■ WORK TO COMPLETE
List the lines of this listing that hold the word "journal".

■ EXTRACTED RECORDS
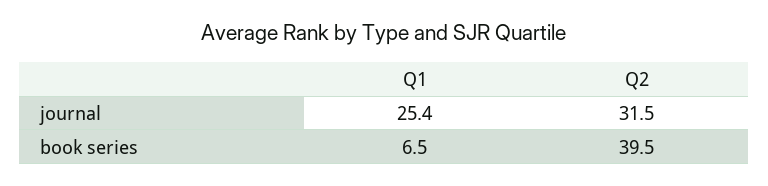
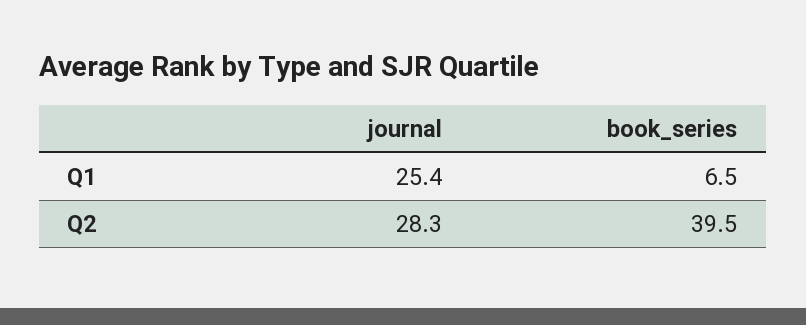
  {
    "Q1": {
      "journal": 25.4,
      "book series": 6.5
    },
    "Q2": {
-     "journal": 31.5,
+     "journal": 28.3,
      "book series": 39.5
    }
  }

■ TASK ANSWER
      "journal": 25.4,
-     "journal": 31.5,
+     "journal": 28.3,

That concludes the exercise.